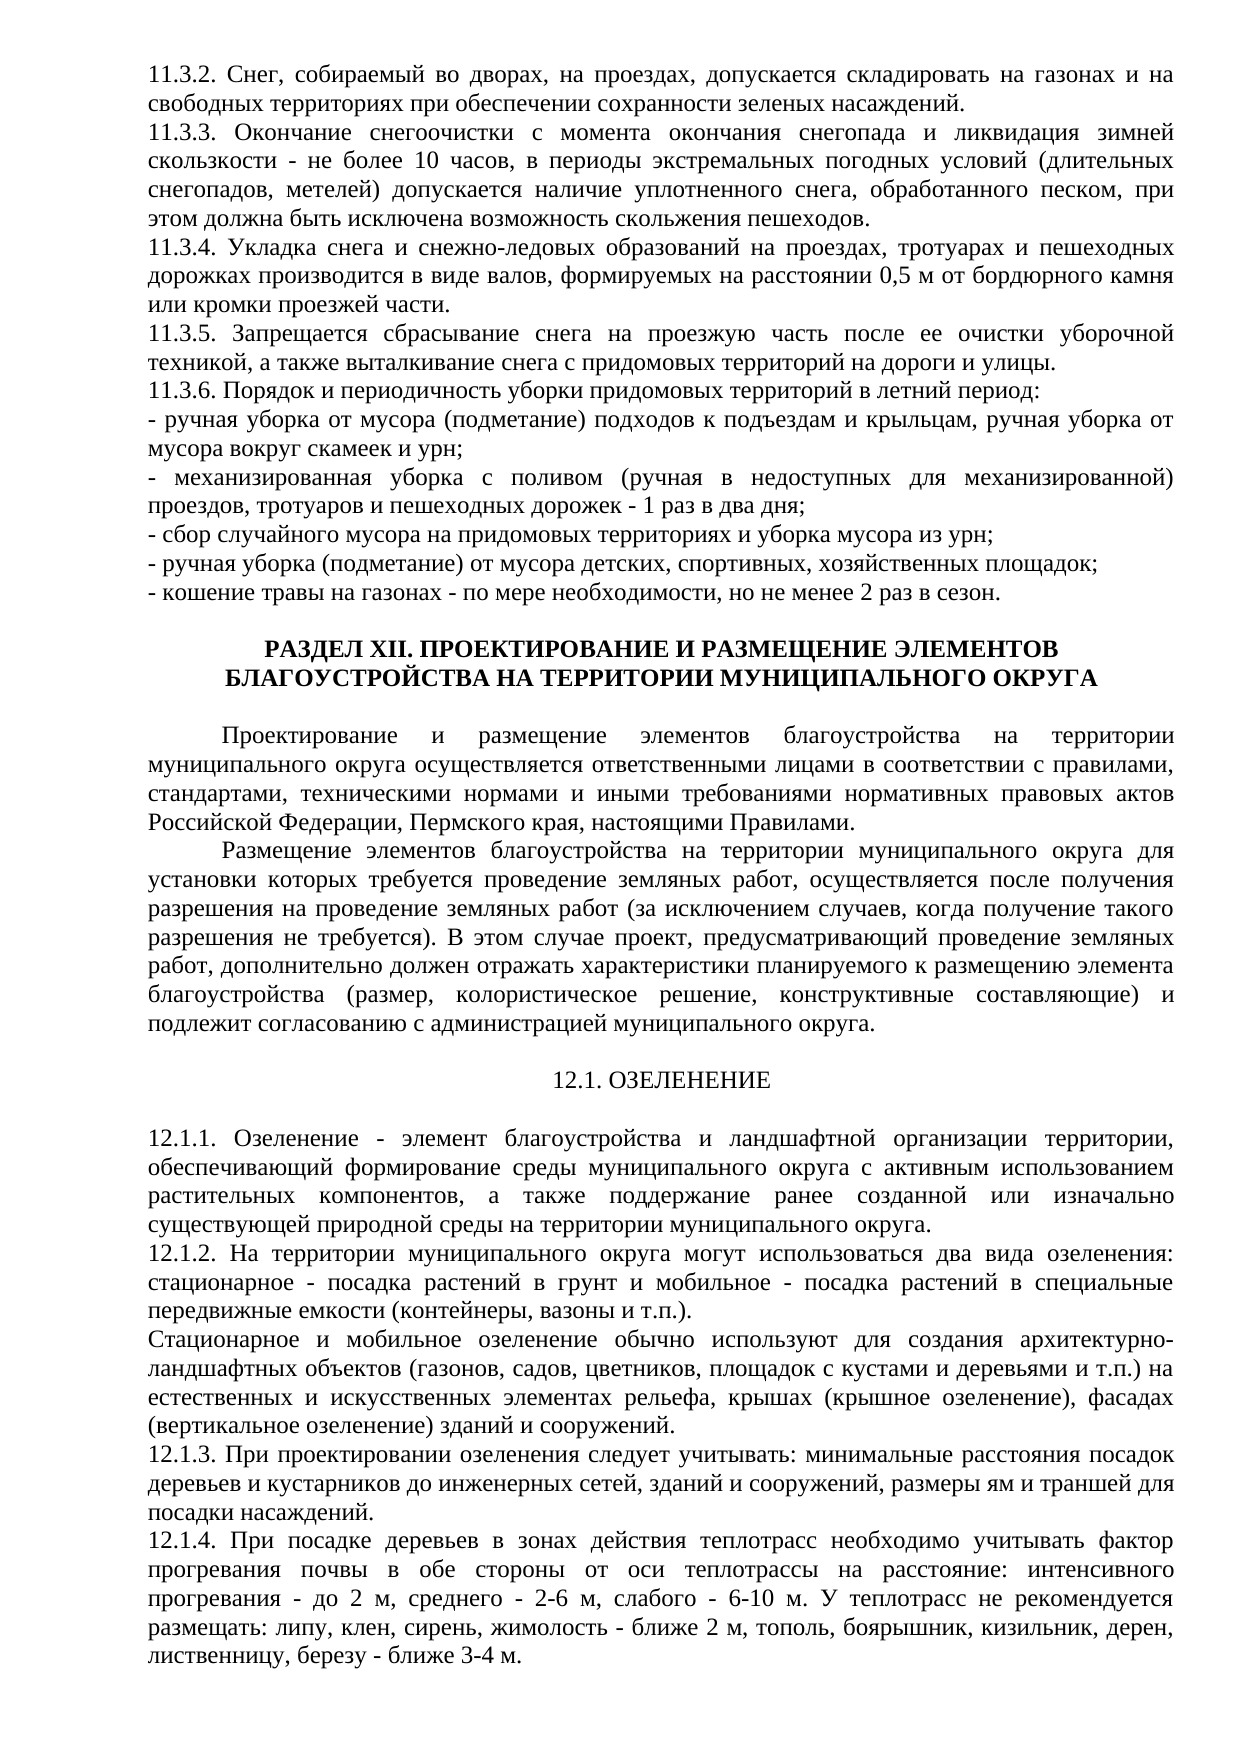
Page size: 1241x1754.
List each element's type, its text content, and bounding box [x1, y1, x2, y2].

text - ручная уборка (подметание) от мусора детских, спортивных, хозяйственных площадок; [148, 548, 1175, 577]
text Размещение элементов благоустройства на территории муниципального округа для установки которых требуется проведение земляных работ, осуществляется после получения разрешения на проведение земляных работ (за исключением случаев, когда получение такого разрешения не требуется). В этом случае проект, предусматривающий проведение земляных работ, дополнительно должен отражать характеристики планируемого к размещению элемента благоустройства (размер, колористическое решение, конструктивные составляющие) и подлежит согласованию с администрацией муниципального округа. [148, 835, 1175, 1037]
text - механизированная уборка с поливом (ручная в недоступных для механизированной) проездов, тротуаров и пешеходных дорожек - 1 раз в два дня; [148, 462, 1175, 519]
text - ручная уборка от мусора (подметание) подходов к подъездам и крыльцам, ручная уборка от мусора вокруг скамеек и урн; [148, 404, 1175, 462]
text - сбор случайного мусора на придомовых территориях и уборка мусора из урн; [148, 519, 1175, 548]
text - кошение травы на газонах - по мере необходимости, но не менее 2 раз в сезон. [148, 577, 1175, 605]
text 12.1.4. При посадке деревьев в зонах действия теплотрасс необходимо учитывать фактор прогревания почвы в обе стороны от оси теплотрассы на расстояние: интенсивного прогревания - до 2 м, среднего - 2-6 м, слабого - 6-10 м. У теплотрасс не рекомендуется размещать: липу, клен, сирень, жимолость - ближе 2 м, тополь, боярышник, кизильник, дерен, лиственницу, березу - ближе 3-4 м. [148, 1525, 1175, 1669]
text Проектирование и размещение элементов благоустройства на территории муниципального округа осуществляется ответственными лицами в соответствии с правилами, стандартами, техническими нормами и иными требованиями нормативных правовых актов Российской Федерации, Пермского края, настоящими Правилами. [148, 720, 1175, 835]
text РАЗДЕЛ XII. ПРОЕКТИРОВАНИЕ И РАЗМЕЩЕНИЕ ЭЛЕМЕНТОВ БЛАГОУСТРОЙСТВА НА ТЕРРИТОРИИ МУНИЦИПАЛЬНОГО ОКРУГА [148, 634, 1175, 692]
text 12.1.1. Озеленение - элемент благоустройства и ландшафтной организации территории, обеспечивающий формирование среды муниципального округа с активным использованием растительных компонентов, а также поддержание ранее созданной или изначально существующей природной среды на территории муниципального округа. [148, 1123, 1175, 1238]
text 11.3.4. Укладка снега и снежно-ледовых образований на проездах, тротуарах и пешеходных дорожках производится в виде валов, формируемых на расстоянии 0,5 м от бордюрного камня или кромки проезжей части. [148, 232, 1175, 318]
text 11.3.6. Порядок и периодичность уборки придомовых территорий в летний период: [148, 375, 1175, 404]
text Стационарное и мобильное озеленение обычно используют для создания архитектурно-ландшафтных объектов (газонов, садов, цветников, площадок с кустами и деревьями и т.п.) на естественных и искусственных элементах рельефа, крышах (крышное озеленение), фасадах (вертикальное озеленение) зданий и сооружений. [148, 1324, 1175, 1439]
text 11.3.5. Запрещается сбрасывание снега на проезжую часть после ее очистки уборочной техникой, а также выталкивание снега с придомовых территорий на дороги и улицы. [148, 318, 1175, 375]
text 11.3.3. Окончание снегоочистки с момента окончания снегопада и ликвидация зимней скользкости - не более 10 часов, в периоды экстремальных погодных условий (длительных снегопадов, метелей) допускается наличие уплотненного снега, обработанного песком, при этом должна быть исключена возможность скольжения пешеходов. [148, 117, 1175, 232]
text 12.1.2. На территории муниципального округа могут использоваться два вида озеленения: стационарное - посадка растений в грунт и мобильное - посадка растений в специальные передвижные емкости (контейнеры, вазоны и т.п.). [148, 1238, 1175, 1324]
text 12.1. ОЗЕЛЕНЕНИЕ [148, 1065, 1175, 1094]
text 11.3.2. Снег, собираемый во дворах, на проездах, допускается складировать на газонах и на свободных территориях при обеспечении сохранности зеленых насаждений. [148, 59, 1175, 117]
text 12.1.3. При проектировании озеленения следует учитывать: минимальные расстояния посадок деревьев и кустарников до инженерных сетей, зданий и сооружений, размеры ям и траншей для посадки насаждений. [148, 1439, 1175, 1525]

━━━

For the string "осуществляется", go line by line through the material and copy every line that has it.

> [Response to this exercise]
text Размещение элементов благоустройства на территории муниципального округа для установки которых требуется проведение земляных работ, осуществляется после получения разрешения на проведение земляных работ (за исключением случаев, когда получение такого разрешения не требуется). В этом случае проект, предусматривающий проведение земляных работ, дополнительно должен отражать характеристики планируемого к размещению элемента благоустройства (размер, колористическое решение, конструктивные составляющие) и подлежит согласованию с администрацией муниципального округа. [148, 835, 1175, 1037]
text Проектирование и размещение элементов благоустройства на территории муниципального округа осуществляется ответственными лицами в соответствии с правилами, стандартами, техническими нормами и иными требованиями нормативных правовых актов Российской Федерации, Пермского края, настоящими Правилами. [148, 720, 1175, 835]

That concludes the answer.